Test example six protective action against cells

The assay was performed using the MTT method: human skin fibroblasts were arranged at 1X 10 ⁴ Inoculating the cells in a 96-well plate at a density of/mL, adding a DMEM medium to culture the cells until the cells reach a fused state, respectively adding 1% of Fp 1-Fp 7 fermentation products and Re, setting a negative control group, and continuously culturing for 12 hours; the medium was removed, the culture was continued for 4 hours under a dry environment (25 ℃, 40%), the mitochondrial activity in the cells was measured, and the cell survival rate (%) was calculated.

Table 6: has cell protecting effect

Note: compared with the negative control group, the test results show that, ^* P＜0.05， ^** P＜0.01。

as is clear from the results in Table 6, the cell survival rate was improved and the effect of protecting cells was shown by the intervening culture of the fermentation product (Fp1) obtained by sequential continuous fermentation of Eremothecium ashbyii and Bacillus subtilis. The cell survival rate of the fermentation product Fp2 obtained by fermenting the eremothecium alfoschi alone after intervening culture is slightly lower than that of a negative control group, which shows that the fermentation product Fp2 possibly has a certain toxic effect on human skin fibroblasts, and the result is consistent with the result of the irritation test.

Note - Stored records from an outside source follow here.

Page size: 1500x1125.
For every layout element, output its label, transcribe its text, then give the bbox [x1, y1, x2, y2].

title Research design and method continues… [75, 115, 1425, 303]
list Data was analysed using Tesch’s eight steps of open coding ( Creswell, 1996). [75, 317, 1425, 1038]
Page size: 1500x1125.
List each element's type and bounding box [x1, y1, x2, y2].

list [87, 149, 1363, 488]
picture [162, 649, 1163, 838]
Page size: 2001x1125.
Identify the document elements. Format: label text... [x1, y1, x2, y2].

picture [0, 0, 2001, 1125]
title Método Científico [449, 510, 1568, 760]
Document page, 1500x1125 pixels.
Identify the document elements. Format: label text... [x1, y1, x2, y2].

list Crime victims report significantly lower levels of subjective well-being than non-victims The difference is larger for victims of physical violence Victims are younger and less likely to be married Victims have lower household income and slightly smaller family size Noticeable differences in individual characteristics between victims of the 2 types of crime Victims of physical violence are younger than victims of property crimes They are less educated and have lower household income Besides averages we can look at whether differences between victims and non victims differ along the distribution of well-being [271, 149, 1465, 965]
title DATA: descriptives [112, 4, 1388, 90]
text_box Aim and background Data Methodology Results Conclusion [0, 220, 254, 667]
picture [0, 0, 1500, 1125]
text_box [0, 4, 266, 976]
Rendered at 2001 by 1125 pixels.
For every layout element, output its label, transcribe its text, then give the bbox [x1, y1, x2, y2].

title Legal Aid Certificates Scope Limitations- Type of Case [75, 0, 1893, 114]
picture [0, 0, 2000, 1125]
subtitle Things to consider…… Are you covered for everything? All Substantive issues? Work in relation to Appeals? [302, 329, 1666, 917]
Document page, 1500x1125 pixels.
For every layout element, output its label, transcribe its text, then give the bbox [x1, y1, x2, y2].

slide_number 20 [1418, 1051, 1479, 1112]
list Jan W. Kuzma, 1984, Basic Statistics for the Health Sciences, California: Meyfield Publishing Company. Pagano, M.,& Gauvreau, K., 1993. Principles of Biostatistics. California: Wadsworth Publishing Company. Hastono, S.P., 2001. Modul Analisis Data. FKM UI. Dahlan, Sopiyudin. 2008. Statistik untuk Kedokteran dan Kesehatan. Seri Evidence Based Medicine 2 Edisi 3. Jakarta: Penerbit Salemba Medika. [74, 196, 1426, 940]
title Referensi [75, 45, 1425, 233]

The above embodiments are preferred embodiments of the present invention, but the present invention is not limited to the above embodiments, and any other changes, modifications, substitutions, combinations, and simplifications which do not depart from the spirit and principle of the present invention should be construed as equivalents thereof, and all such changes, modifications, substitutions, combinations, and simplifications are intended to be included in the scope of the present invention.

Claims

1. A moisturizing composition resistant to cold and dry environments, said composition comprising: roselle extract/fermentation product; the fermentation product is a fermentation supernatant obtained by sequentially inoculating saccharomycetes and bacillus subtilis into a fermentation culture medium containing a roselle extract and carrying out continuous fermentation.

2. The moisturizing composition of claim 1, wherein the yeast is eremothecium ashbyii.

3. A moisturizing composition according to claim 1 or 2, characterized in that the roselle extract is present in the fermentation medium in a quantity of 1 to 20% by weight.

4. A moisturizing composition according to any of claims 1 to 3, characterized in that the fermentation conditions are: pH4.0-7.5; the fermentation time is 24-72 h; the fermentation temperature is 25-37 ℃.

5. The moisturizing composition as claimed in claim 4, wherein the Hibiscus sabdariffa extract is obtained by extracting Hibiscus sabdariffa calyx with 60-85% volume fraction ethanol solution.

6. The moisturizing composition of claim 5, wherein the Hibiscus sabdariffa extract is pretreated by enzymatic hydrolysis, wherein the enzymes used in the enzymatic hydrolysis are one or more of pectinase, cellulase and protease.

7. The moisturizing composition of claim 6, wherein the enzymatic treatment is performed under the following conditions: the pH is 5.0-6.0, and the temperature is 35-55 ℃; the enzymolysis time is 4-12 h; the concentration of the substrate is 3-6 wt%; the final concentration of the enzyme is 1-3 wt%.

8. Use of the moisturizing composition as claimed in any one of claims 1 to 7 in the preparation of a skin care product with long-lasting moisturizing effect in normal and special dry environments.

9. The use according to claim 8, wherein the special drying environment is an environment temperature of less than-5 ℃ and a relative humidity of 30-50%.

10. A long-lasting moisturizing essence characterized by comprising the moisturizing composition as claimed in any one of claims 1 to 7.